= Deng Zilong =

Chinese general (1531–1598)

Deng Zilong (鄧子龍, 1531–1598) was a military commander for Ming dynasty China. His courtesy name was "Wuqiao" (武橋) and his nickname was the "Tiger Crown Taoist" (虎冠道士). He was born in the Dengjia (Deng family) village of Jiangxi province. He was most famously remembered for part taking in the Imjin War's final showdown, the Battle of Noryang, where he was killed alongside Korean war hero Yi Sun-Sin.

Deng first rose to prominence while subduing a rebellion within his home province during the reign of the Jiajing Emperor.
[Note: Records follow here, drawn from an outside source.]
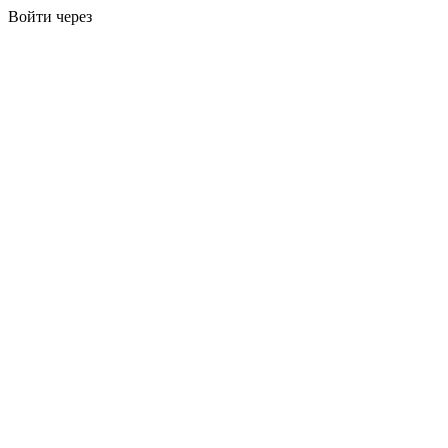
Войти через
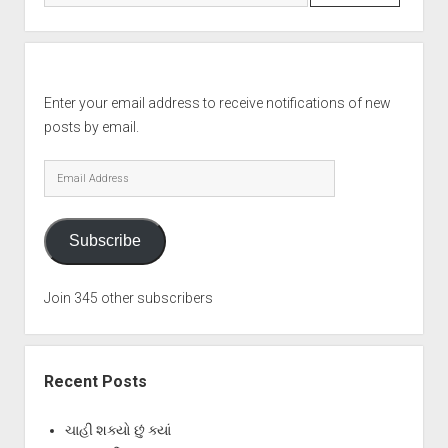
Enter your email address to receive notifications of new
posts by email.
Email
Address
Subscribe
Join 345 other subscribers
Recent Posts
ચાહી શક્યો છું ક્યાં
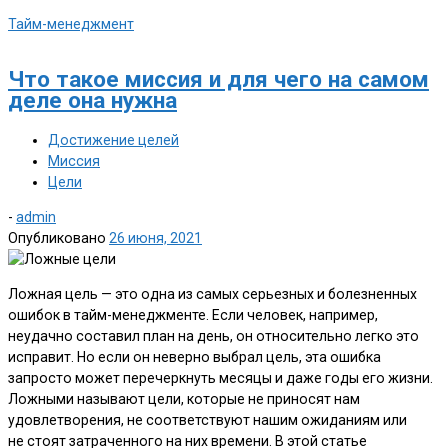
Тайм-менеджмент
Что такое миссия и для чего на самом
деле она нужна
Достижение целей
Миссия
Цели
-
admin
Опубликовано
26 июня, 2021
Ложная цель — это одна из самых серьезных и болезненных
ошибок в тайм-менеджменте. Если человек, например,
неудачно составил план на день, он относительно легко это
исправит. Но если он неверно выбрал цель, эта ошибка
запросто может перечеркнуть месяцы и даже годы его жизни.
Ложными называют цели, которые не приносят нам
удовлетворения, не соответствуют нашим ожиданиям или
не стоят затраченного на них времени. В этой статье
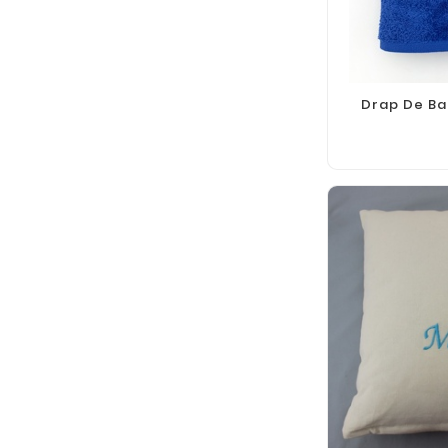
Drap De Ba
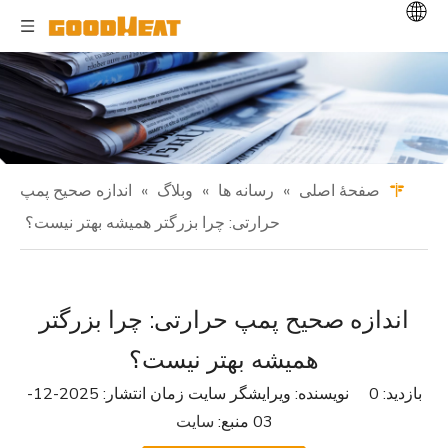
صفحهٔ اصلی
»
رسانه ها
»
وبلاگ
»
اندازه صحیح پمپ
حرارتی: چرا بزرگتر همیشه بهتر نیست؟
اندازه صحیح پمپ حرارتی: چرا بزرگتر
همیشه بهتر نیست؟
بازدید:
0
نویسنده: ویرایشگر سایت زمان انتشار: 2025-12-
03 منبع:
سایت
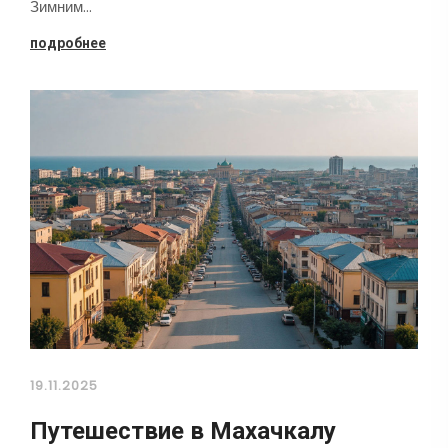
Зимним…
подробнее
19.11.2025
Путешествие в Махачкалу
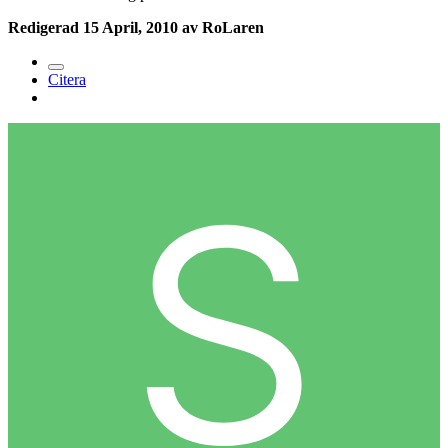
Redigerad
15 April, 2010
av RoLaren
Citera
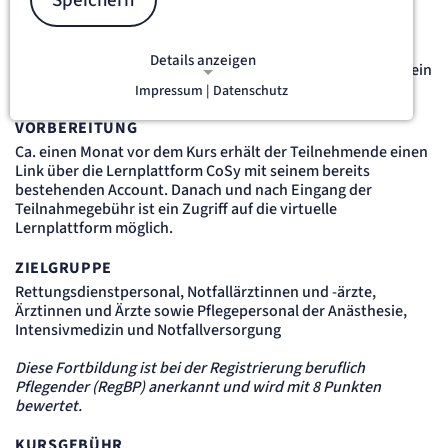
Speichern
Dieser Kurs muss spätestens zum Ablauf der dreijährigen
Gültigkeit des Provider-Zertifikates erfolgen. Sollte die
Details anzeigen
Gültigkeit des Provider-Zertifikates abgelaufen sein, muss ein
neuer Kurs besucht werden.
Impressum |
Datenschutz
NOTWENDIGE COOKIES
Notwendige Cookies ermöglichen
VORBEREITUNG
grundlegende Funktionen und sind für
Ca. einen Monat vor dem Kurs erhält der Teilnehmende einen
die einwandfreie Funktion der Website
Link über die Lernplattform CoSy mit seinem bereits
erforderlich.
bestehenden Account. Danach und nach Eingang der
Teilnahmegebühr ist ein Zugriff auf die virtuelle
Lernplattform möglich.
etracker Sitzungs-Cookie
ZIELGRUPPE
Name:
Rettungsdienstpersonal, Notfallärztinnen und -ärzte,
et_oi_v2
Ärztinnen und Ärzte sowie Pflegepersonal der Anästhesie,
Anbieter:
etracker GmbH
Intensivmedizin und Notfallversorgung
Zweck:
Opt-In Cookie speichert die Entscheidung des Besuchers, wenn auf der Seite des
Diese Fortbildung ist bei der Registrierung beruflich
Kunden das Tracking Opt-In ausgespielt wird. Wird auch für ein eventuelles Opt-Out
Pflegender (RegBP) anerkannt und wird mit 8 Punkten
verwendet.
bewertet.
Cookie Laufzeit:
"no" - 50 Jahre, "yes" - 480 Tage
KURSGEBÜHR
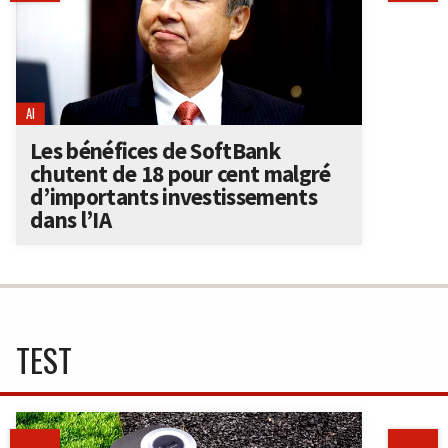
AI
Les bénéfices de SoftBank
chutent de 18 pour cent malgré
d’importants investissements
dans l’IA
TEST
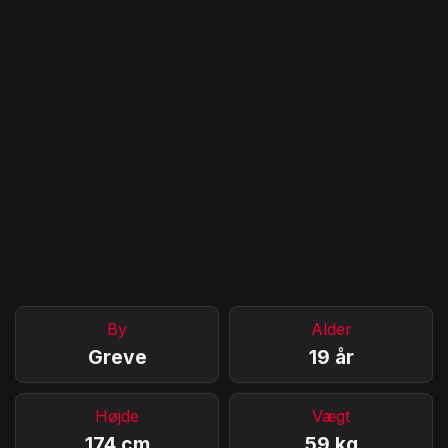
By
Alder
Greve
19 år
Højde
Vægt
174 cm
59 kg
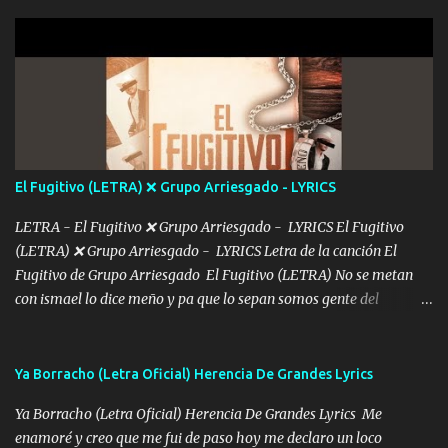
joya de oro Esas piernas largas esconderme yo solo Y tus ojos
grandes me perdí en un laberinto. Y pensar... Que tú ya no vas a
estár Pasarán... Solito me dejaras Intentar... Solo un beso y tú te vas
De mi vida... Cómo tú no hay nadie más No hay nadie
más Si te sientes sola no me llames porfa Me pongo sencible e
imagino tu sombra Clase azul es el tequila e interior la ropa Clip
cap la champagne el polvo es color rosa Me contacto un ángel eres
tú mi hermosa La que me alegra los días y sigo tomando Y
El Fugitivo (LETRA) ❌ Grupo Arriesgado - LYRICS
pensar... Que tú ya no vas a estar Pasarán... Solito me dejaras
Intentar... ...
LETRA - El Fugitivo ❌ Grupo Arriesgado - LYRICS El Fugitivo
(LETRA) ❌ Grupo Arriesgado - LYRICS Letra de la canción El
Fugitivo de Grupo Arriesgado El Fugitivo (LETRA) No se metan
con ismael lo dice meño y pa que lo sepan somos gente del
sombrero y la mayiza aquí se respeta pa los rumbos del azache
paseo tranquilo pues son mi tierra por ahí les tire una clave y del M
grande traemos la bandera 04 se oye por los radios y bien
Ya Borracho (Letra Oficial) Herencia De Grandes Lyrics
pendientes andan los chávalos la espalda me van cuidando y si se
Ya Borracho (Letra Oficial) Herencia De Grandes Lyrics Me
ofrece también peleam'os bien atentó el compa huicho la corta al
enamoré y creo que me fui de paso hoy me declaro un loco
cinto y radios colgados cuando salimos del rancho carros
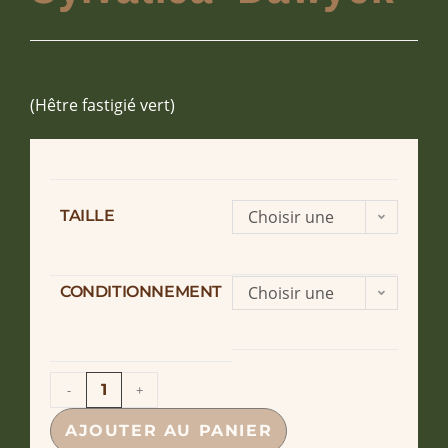
(Hêtre fastigié vert)
TAILLE
Choisir une
option
CONDITIONNEMENT
Choisir une
option
-
+
AJOUTER AU PANIER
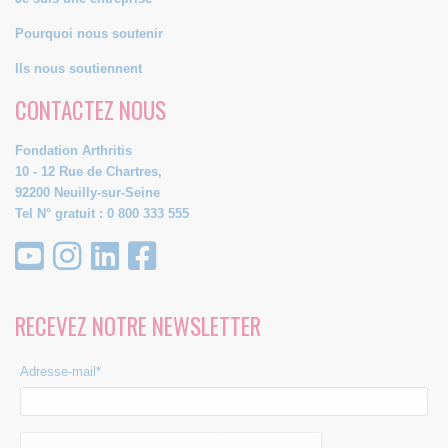
Pourquoi nous soutenir
Ils nous soutiennent
CONTACTEZ NOUS
Fondation Arthritis
10 - 12 Rue de Chartres,
92200 Neuilly-sur-Seine
Tel N° gratuit : 0 800 333 555
RECEVEZ NOTRE NEWSLETTER
Adresse-mail*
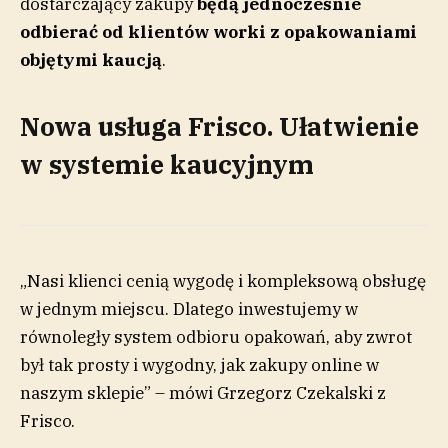
dostarczający zakupy
będą jednocześnie
odbierać od klientów worki z opakowaniami
objętymi kaucją
.
Nowa usługa Frisco. Ułatwienie
w systemie kaucyjnym
„Nasi klienci cenią wygodę i kompleksową obsługę
w jednym miejscu. Dlatego inwestujemy w
równoległy system odbioru opakowań, aby zwrot
był tak prosty i wygodny, jak zakupy online w
naszym sklepie” – mówi Grzegorz Czekalski z
Frisco.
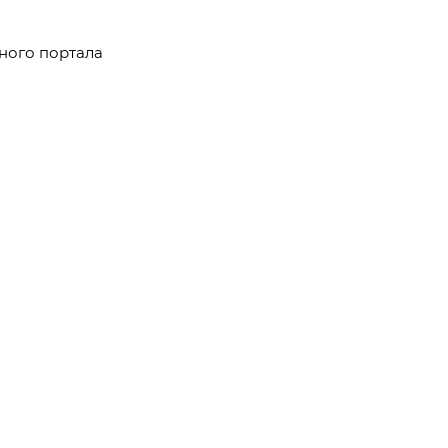
ного портала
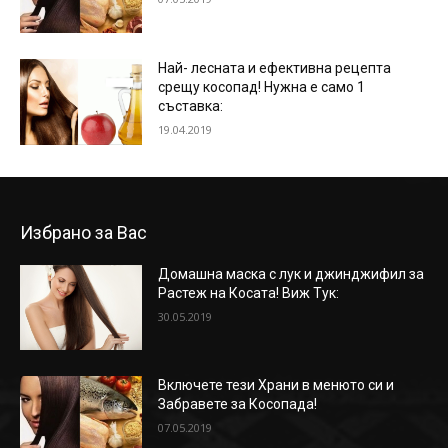
Най- лесната и ефективна рецепта
срещу косопад! Нужна е само 1
съставка:
19.04.2019
Избрано за Вас
Домашна маска с лук и джинджифил за
Растеж на Косата! Виж Тук:
30.05.2019
Включете тези Храни в менюто си и
Забравете за Косопада!
07.05.2019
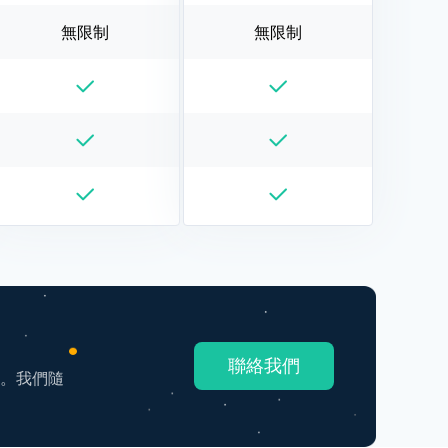
無限制
無限制
聯絡我們
隊。我們隨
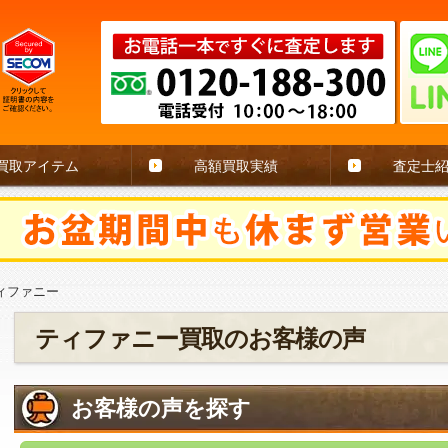
買取アイテム
高額買取実績
査定士
ィファニー
ティファニー買取のお客様の声
お客様の声を探す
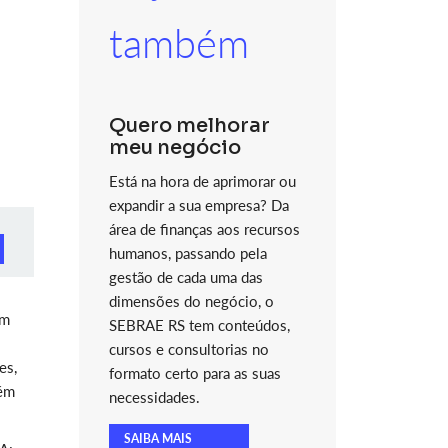
também
Quero melhorar
meu negócio
Está na hora de aprimorar ou
expandir a sua empresa? Da
área de finanças aos recursos
humanos, passando pela
gestão de cada uma das
dimensões do negócio, o
om
SEBRAE RS tem conteúdos,
cursos e consultorias no
es,
formato certo para as suas
bém
necessidades.
SAIBA MAIS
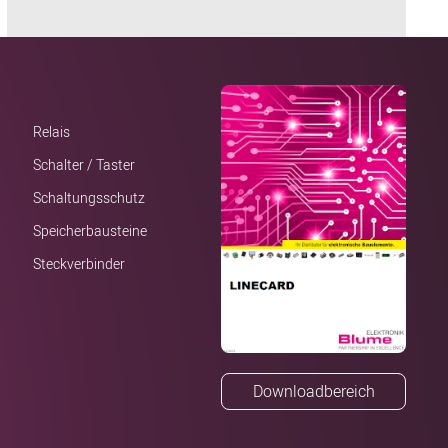
Relais
Schalter / Taster
Schaltungsschutz
Speicherbausteine
Steckverbinder
Downloadbereich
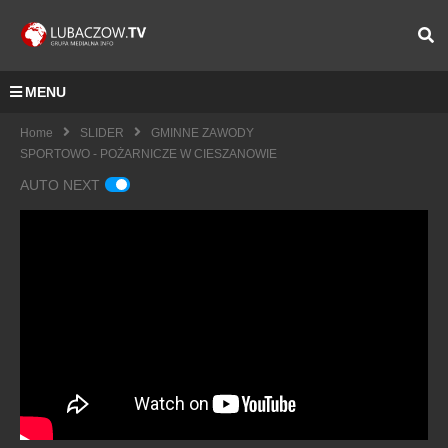
MENU
Home
SLIDER
GMINNE ZAWODY
SPORTOWO - POŻARNICZE W CIESZANOWIE
AUTO NEXT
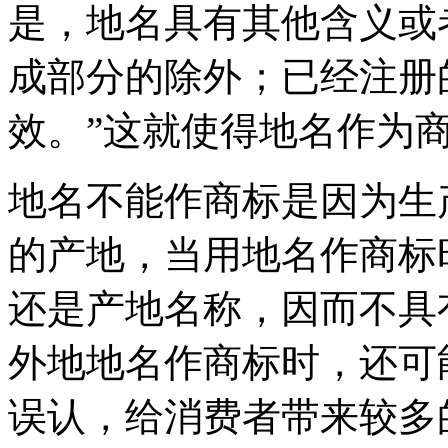
是，地名具有其他含义或
成部分的除外；已经注册
效。”这就使得地名作为
地名不能作商标是因为生
的产地，当用地名作商标
还是产地名称，因而不具
外地地名作商标时，还可
误认，给消费者带来较多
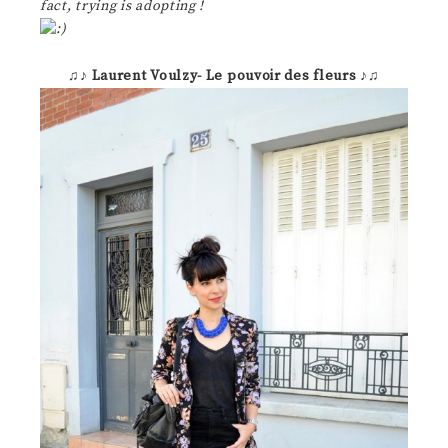
fact, trying is adopting !
♫♪
Laurent Voulzy- Le pouvoir des fleurs
♪♫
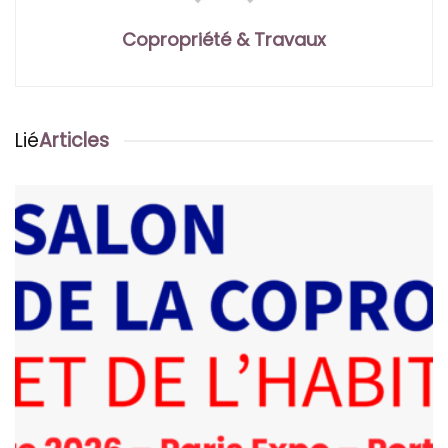
Copropriété & Travaux
Lié
Articles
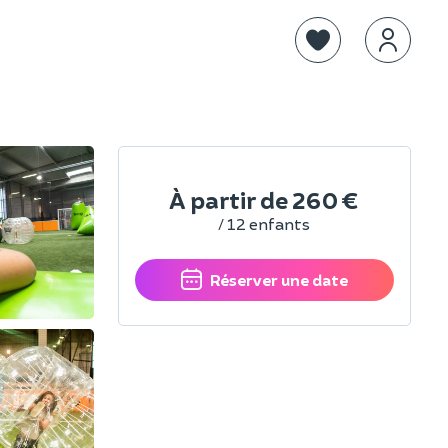
À partir de
260 €
/ 12 enfants
Réserver une date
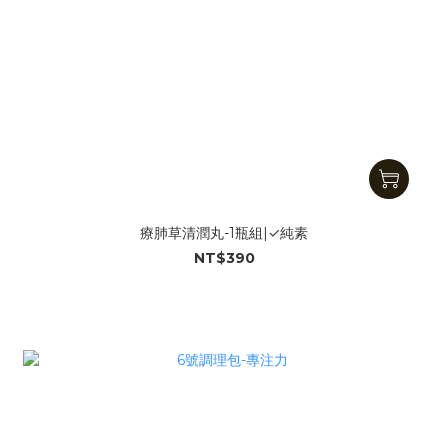
療肺草清潤丸-1瓶組|✓純素
NT$390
After that, he was assigned to a command post in Guangdong province.

His most notable accomplishment in his military career was his efforts against the Burmese armies of the Taungoo dynasty during the reign of the Burmese king Nanda Bayin, who had repeatedly harassed the Southwestern borders of the Ming dynasty during the 1580s-90s. Deng's forces were often unruly, and gotten into incidents where they had brawls against other Ming forces and among each other. He was relieved of his position in 1583, before being reinstated some 7 years after that, though he continued to run into troop discipline problems and was fired and reinstated several times during his career.

In 1598, he was called upon to join the Ming efforts in Korea, and was given the title of vice admiral of the Ming navy. He took part in the Battle of Noryang at an elderly age, and was killed in action alongside Korean Admiral Yi Sun-Sin. The Korean court honored him greatly after the war, building temples in his name in Korea.